Retype the entries below, from their first line through the line that contains "код товара: 06-2290", keeping every character unchanged.

Transcribed page text
*-*-*

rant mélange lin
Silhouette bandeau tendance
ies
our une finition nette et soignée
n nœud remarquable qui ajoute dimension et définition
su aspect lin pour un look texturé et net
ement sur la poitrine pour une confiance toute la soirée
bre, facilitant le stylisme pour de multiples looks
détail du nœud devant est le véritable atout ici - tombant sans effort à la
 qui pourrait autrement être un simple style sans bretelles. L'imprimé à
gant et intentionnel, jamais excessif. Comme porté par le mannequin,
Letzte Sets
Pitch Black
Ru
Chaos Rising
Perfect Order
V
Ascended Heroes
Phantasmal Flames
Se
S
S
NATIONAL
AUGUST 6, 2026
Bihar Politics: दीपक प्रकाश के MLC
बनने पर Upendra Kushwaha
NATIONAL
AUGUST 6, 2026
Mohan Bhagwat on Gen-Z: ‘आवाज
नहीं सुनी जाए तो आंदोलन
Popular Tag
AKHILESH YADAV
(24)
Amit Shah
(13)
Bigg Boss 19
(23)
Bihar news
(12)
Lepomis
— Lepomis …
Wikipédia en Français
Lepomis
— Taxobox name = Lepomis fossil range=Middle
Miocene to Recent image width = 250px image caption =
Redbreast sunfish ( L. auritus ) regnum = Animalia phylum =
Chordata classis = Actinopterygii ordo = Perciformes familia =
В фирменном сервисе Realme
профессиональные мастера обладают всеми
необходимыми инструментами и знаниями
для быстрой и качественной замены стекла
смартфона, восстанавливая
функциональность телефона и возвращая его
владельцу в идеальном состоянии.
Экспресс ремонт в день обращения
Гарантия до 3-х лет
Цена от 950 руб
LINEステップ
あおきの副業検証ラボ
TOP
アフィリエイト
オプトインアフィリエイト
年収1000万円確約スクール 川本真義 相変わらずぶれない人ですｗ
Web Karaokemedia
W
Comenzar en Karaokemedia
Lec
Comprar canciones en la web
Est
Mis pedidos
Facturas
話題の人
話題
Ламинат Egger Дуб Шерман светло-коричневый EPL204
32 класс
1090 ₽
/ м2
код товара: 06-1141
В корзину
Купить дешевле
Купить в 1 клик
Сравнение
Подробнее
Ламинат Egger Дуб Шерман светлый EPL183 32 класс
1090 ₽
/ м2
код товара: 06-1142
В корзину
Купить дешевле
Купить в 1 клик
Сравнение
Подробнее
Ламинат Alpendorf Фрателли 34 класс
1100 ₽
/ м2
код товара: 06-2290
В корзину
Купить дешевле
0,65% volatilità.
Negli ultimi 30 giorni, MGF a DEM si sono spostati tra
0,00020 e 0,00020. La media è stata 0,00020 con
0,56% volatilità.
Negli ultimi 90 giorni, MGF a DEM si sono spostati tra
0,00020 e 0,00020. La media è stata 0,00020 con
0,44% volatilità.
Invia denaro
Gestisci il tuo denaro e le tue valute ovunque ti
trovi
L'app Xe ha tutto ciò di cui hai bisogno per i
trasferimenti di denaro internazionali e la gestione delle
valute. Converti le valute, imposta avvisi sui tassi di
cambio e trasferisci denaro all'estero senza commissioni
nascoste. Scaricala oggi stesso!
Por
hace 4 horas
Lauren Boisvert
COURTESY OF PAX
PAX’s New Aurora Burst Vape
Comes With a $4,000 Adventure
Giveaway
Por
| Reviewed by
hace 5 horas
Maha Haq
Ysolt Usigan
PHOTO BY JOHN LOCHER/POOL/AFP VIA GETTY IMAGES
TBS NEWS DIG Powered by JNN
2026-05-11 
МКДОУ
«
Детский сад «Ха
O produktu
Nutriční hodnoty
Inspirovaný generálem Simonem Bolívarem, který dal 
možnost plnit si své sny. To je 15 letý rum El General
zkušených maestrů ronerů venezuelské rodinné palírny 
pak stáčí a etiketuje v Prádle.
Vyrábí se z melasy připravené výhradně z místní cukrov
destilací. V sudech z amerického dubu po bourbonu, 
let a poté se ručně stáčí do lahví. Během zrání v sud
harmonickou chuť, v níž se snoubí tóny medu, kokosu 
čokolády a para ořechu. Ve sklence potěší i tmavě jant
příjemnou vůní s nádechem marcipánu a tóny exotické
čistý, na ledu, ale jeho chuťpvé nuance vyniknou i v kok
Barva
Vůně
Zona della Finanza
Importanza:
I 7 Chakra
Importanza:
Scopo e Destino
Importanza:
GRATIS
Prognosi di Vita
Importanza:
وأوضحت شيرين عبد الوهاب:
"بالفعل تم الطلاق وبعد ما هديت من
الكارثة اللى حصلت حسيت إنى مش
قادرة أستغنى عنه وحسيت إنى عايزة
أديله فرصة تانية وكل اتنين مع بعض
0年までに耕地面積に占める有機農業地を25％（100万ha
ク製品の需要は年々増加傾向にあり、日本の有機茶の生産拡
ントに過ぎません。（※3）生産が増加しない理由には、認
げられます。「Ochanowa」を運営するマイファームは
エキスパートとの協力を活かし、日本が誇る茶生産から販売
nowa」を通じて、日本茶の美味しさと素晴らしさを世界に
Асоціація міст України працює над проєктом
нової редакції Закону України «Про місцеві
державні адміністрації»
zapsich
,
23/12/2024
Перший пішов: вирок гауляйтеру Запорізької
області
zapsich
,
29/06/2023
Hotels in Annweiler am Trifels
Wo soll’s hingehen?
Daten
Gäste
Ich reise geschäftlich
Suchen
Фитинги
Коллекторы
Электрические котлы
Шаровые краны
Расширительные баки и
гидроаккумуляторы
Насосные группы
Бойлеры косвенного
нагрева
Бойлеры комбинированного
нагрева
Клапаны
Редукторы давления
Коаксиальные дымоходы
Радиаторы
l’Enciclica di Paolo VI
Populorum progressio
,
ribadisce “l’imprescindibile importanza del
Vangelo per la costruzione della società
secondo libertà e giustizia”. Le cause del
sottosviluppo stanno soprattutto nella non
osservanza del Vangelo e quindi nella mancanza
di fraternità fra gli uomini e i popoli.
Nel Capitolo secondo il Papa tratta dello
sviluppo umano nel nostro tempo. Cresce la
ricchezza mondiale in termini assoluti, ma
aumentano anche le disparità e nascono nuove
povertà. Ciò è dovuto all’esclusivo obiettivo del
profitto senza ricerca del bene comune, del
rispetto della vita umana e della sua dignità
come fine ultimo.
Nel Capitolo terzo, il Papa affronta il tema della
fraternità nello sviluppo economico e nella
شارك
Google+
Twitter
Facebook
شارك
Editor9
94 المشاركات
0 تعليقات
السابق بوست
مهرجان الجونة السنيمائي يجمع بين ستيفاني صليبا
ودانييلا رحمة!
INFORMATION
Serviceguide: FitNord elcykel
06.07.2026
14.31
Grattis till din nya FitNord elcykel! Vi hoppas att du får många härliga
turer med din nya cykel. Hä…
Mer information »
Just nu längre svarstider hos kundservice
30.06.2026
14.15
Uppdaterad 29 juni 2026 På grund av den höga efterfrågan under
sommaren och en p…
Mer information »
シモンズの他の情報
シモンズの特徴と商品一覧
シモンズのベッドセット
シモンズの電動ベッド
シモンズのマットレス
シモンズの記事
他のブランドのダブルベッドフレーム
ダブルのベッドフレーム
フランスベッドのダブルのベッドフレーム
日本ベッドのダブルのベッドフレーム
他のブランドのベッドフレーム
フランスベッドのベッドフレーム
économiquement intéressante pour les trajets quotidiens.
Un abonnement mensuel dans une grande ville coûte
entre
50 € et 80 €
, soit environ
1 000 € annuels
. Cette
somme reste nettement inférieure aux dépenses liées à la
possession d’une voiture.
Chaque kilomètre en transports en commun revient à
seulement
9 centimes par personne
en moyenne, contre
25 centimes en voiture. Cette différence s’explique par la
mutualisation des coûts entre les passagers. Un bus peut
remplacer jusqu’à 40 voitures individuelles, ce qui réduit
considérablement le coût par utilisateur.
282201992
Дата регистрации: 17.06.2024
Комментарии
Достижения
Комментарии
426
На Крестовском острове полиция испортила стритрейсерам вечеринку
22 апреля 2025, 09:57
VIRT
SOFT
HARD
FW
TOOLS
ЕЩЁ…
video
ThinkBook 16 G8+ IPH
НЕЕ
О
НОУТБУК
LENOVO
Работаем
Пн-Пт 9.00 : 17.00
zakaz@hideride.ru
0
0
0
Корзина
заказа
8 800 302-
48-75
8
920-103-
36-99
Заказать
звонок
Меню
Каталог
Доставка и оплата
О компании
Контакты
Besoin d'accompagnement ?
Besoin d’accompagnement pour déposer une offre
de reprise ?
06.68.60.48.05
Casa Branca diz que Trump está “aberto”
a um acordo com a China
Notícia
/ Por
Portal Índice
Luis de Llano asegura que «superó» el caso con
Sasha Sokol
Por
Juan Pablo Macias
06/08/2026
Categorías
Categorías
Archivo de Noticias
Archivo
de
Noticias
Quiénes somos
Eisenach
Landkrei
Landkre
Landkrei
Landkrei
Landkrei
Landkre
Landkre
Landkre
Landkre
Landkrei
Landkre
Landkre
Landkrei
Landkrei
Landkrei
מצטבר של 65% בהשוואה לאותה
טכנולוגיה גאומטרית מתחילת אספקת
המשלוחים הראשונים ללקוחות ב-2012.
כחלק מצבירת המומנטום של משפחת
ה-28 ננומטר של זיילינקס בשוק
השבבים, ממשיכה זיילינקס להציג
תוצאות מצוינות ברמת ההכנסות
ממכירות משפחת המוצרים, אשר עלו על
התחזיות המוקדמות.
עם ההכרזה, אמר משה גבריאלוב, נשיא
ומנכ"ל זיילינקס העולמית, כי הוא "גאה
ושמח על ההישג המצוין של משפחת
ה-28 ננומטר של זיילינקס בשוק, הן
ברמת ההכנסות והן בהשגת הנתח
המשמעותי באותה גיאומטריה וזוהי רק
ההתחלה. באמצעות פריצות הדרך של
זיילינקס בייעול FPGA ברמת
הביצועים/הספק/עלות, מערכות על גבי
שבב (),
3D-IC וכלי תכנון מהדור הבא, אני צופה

*-*-*

Task solution:
rant mélange lin
Silhouette bandeau tendance
ies
our une finition nette et soignée
n nœud remarquable qui ajoute dimension et définition
su aspect lin pour un look texturé et net
ement sur la poitrine pour une confiance toute la soirée
bre, facilitant le stylisme pour de multiples looks
détail du nœud devant est le véritable atout ici - tombant sans effort à la
 qui pourrait autrement être un simple style sans bretelles. L'imprimé à
gant et intentionnel, jamais excessif. Comme porté par le mannequin,
Letzte Sets
Pitch Black
Ru
Chaos Rising
Perfect Order
V
Ascended Heroes
Phantasmal Flames
Se
S
S
NATIONAL
AUGUST 6, 2026
Bihar Politics: दीपक प्रकाश के MLC
बनने पर Upendra Kushwaha
NATIONAL
AUGUST 6, 2026
Mohan Bhagwat on Gen-Z: ‘आवाज
नहीं सुनी जाए तो आंदोलन
Popular Tag
AKHILESH YADAV
(24)
Amit Shah
(13)
Bigg Boss 19
(23)
Bihar news
(12)
Lepomis
— Lepomis …
Wikipédia en Français
Lepomis
— Taxobox name = Lepomis fossil range=Middle
Miocene to Recent image width = 250px image caption =
Redbreast sunfish ( L. auritus ) regnum = Animalia phylum =
Chordata classis = Actinopterygii ordo = Perciformes familia =
В фирменном сервисе Realme
профессиональные мастера обладают всеми
необходимыми инструментами и знаниями
для быстрой и качественной замены стекла
смартфона, восстанавливая
функциональность телефона и возвращая его
владельцу в идеальном состоянии.
Экспресс ремонт в день обращения
Гарантия до 3-х лет
Цена от 950 руб
LINEステップ
あおきの副業検証ラボ
TOP
アフィリエイト
オプトインアフィリエイト
年収1000万円確約スクール 川本真義 相変わらずぶれない人ですｗ
Web Karaokemedia
W
Comenzar en Karaokemedia
Lec
Comprar canciones en la web
Est
Mis pedidos
Facturas
話題の人
話題
Ламинат Egger Дуб Шерман светло-коричневый EPL204
32 класс
1090 ₽
/ м2
код товара: 06-1141
В корзину
Купить дешевле
Купить в 1 клик
Сравнение
Подробнее
Ламинат Egger Дуб Шерман светлый EPL183 32 класс
1090 ₽
/ м2
код товара: 06-1142
В корзину
Купить дешевле
Купить в 1 клик
Сравнение
Подробнее
Ламинат Alpendorf Фрателли 34 класс
1100 ₽
/ м2
код товара: 06-2290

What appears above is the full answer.